** Opening Supplied material block **

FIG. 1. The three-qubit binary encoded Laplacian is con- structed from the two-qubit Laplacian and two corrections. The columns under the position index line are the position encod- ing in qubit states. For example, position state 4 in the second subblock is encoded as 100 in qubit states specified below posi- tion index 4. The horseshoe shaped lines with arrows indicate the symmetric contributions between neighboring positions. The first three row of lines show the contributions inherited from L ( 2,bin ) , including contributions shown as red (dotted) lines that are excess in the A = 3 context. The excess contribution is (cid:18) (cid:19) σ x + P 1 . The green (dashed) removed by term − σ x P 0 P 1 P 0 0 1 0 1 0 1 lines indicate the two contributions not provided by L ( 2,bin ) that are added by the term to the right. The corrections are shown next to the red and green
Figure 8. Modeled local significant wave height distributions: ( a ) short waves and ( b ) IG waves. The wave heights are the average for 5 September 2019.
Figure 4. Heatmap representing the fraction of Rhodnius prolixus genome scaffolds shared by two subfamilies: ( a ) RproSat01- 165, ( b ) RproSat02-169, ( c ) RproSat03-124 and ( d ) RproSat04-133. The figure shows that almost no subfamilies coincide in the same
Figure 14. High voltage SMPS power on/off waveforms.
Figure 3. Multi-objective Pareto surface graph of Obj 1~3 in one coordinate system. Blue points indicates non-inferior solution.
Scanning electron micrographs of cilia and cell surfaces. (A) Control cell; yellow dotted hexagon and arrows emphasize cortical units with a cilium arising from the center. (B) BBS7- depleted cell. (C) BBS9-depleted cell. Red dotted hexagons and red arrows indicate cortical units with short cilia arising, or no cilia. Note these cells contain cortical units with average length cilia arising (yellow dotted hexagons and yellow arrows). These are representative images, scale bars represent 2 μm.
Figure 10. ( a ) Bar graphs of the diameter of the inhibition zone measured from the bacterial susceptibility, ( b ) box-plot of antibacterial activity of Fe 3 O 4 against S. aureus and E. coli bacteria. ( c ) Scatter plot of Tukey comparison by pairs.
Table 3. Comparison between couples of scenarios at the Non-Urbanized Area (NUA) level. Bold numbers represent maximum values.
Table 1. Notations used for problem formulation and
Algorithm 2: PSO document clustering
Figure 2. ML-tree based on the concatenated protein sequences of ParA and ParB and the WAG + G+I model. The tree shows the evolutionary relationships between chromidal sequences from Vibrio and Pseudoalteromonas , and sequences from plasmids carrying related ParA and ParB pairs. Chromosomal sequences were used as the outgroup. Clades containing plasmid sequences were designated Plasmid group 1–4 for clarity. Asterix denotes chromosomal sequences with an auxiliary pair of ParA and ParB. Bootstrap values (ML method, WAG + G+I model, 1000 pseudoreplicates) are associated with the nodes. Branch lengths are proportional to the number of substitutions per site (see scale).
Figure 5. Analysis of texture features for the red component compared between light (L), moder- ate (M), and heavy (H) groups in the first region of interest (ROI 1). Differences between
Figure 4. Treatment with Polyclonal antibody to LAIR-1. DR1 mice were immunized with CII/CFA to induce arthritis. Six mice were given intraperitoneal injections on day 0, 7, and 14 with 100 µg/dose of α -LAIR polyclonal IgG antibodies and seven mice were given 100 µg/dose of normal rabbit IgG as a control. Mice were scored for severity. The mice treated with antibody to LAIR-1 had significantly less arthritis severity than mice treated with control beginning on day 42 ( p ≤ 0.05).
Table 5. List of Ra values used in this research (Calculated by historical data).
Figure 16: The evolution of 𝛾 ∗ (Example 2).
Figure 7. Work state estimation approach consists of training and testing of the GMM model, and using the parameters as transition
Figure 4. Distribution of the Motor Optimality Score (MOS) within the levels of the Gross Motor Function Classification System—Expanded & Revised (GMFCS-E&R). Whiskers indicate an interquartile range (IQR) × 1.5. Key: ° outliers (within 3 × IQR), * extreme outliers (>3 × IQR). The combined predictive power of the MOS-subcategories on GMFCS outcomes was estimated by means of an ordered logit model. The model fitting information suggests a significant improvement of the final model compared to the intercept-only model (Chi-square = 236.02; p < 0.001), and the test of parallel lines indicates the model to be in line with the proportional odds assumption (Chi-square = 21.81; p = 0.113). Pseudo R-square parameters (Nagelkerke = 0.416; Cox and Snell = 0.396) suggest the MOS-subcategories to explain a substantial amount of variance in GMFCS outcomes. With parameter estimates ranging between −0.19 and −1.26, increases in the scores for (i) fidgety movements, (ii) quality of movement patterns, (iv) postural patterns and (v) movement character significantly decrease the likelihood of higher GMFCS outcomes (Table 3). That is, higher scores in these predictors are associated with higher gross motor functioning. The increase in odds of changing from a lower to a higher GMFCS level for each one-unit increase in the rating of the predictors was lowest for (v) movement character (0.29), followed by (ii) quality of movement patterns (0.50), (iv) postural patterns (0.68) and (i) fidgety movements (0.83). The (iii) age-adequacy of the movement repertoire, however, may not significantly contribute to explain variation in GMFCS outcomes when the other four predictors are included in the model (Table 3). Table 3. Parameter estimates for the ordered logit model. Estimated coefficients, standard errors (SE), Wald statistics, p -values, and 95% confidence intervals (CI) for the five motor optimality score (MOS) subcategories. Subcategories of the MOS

** Closing Supplied material block **

Task prompt: Looking back at the data above, tally each line that includes the word "short", then answer with the total alone.

Solution to this task: 2